2013 novel by J. M. Ledgard

Submergence is the second novel by the Scottish novelist J.M. Ledgard. Alternately a love story, a spy story, and an exploration of the ocean, Submergence was published in 2011 by Jonathan Cape in the United Kingdom and in 2013 by Coffee House in America. There are numerous translations including in Spanish, Portuguese, Russian, Turkish, and Thai.

== Plot summary ==
Submergence tells the story of an Australian-French professor of biomathematics at Imperial College, Danielle Flinders, and a British MI6 spy, James More.
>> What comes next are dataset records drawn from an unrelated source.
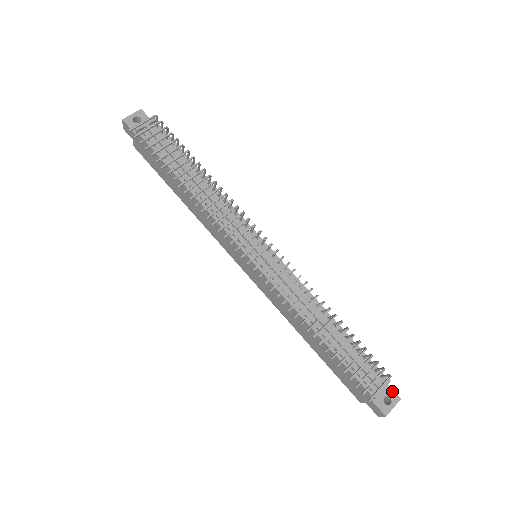
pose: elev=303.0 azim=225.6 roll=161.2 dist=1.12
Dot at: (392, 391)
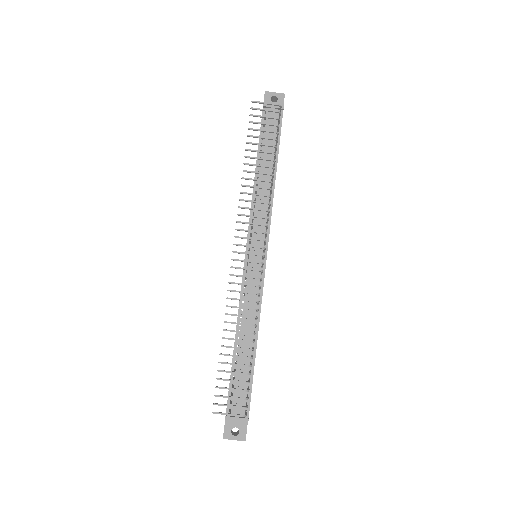
Dot at: (245, 430)
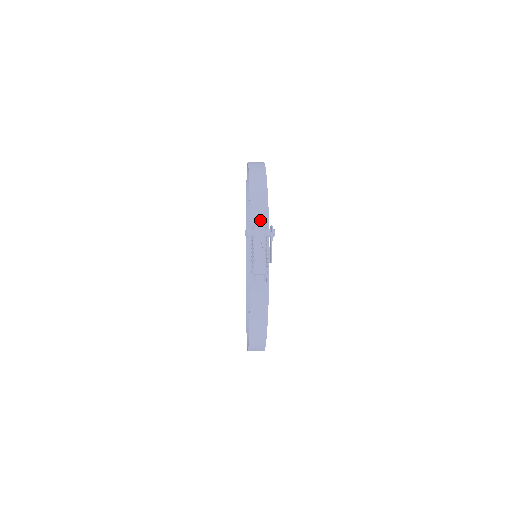
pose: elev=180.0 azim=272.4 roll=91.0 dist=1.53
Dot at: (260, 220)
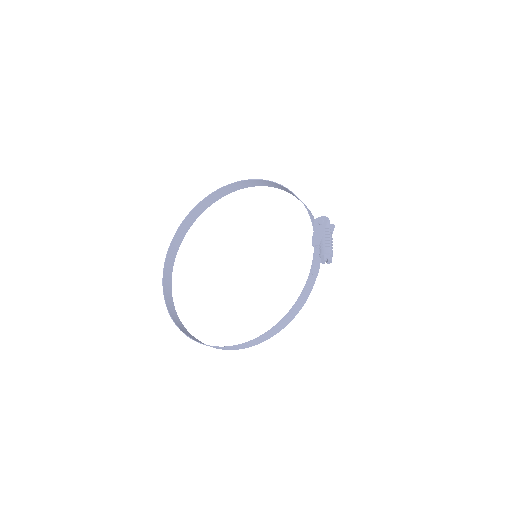
Dot at: (313, 219)
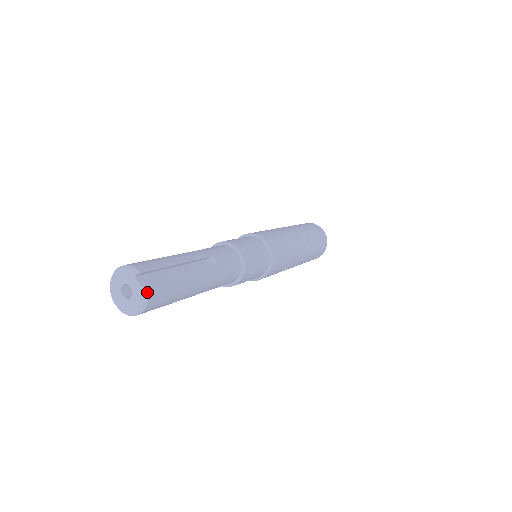
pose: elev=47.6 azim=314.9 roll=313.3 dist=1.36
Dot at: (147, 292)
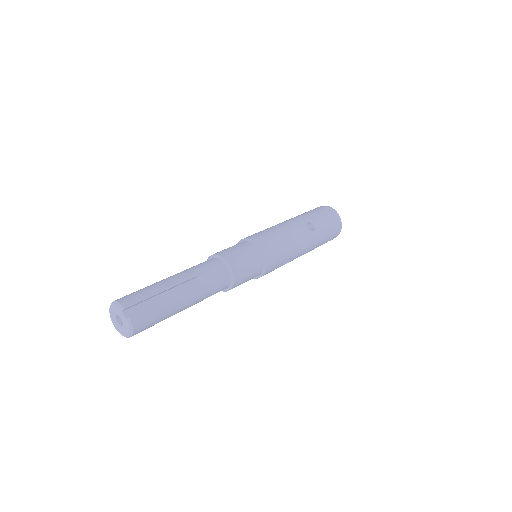
Dot at: (131, 323)
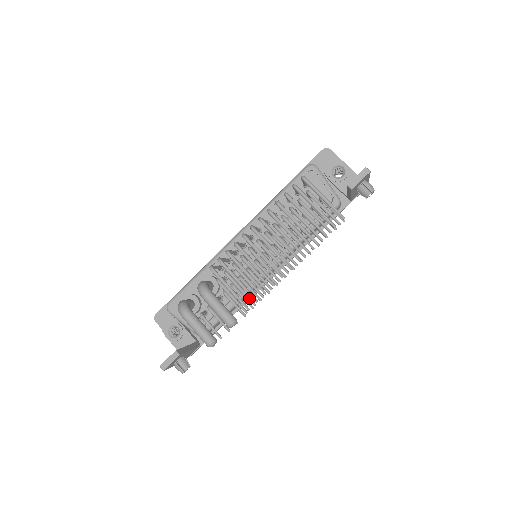
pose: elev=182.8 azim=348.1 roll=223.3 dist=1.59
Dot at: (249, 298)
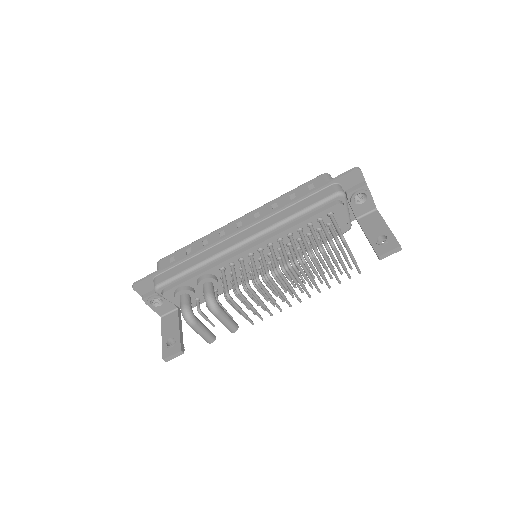
Dot at: occluded
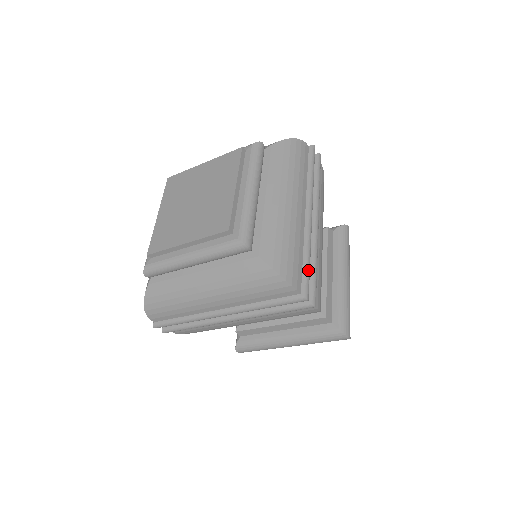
They meet and fall in love at a hotel on a wild stretch of the Atlantic coast of France. The novel alternates between the hotel and Danielle's scientific expedition to the sea floor and James's captivity in Somalia. "Running separately and together, their stories become dramatic explorations of conditions far larger than their individual destinies—a meditation on our species and our planet at a time heavily shadowed by the prospect of extinction," said Philip Gourevitch in The New Yorker. Ledgard has said he wanted to show that "there is another world in our world - the 99% of the living space in our planet that is in the sea."

== Research ==
J.M. Ledgard spent time in al-Qaeda Shabab occupied areas of Somalia while researching the novel. On one trip, the Shabab were beheading enemies in the next town. Born in the Shetland Islands, Ledgard had a fascination with the ocean. He was a visiting fellow at the Woods Hole Oceanographic Institution and studied chemosynthetic life in the deep sea.

== Reception ==
The novel was received with acclaim, with The Irish Times saying it deserved to be one of the strongest contenders for the Booker Prize though ultimately it was not shortlisted. In the U.S. it was a New York Times Book of the Year, and a pick of the year by Publishers Weekly, Library Journal, NPR, Rainy Day, and others. Kathryn Schulz in New York said it was "the best novel I've read this year." The sci-fi writer Jeff Van Der Meer said Submergence "contained more interesting ideas about science and philosophy than any science-fiction novel I've read in the past decade."

The book was adapted into a 2017 film by director Wim Wenders. The film adaptation received generally unfavorable reviews and was a box office bomb.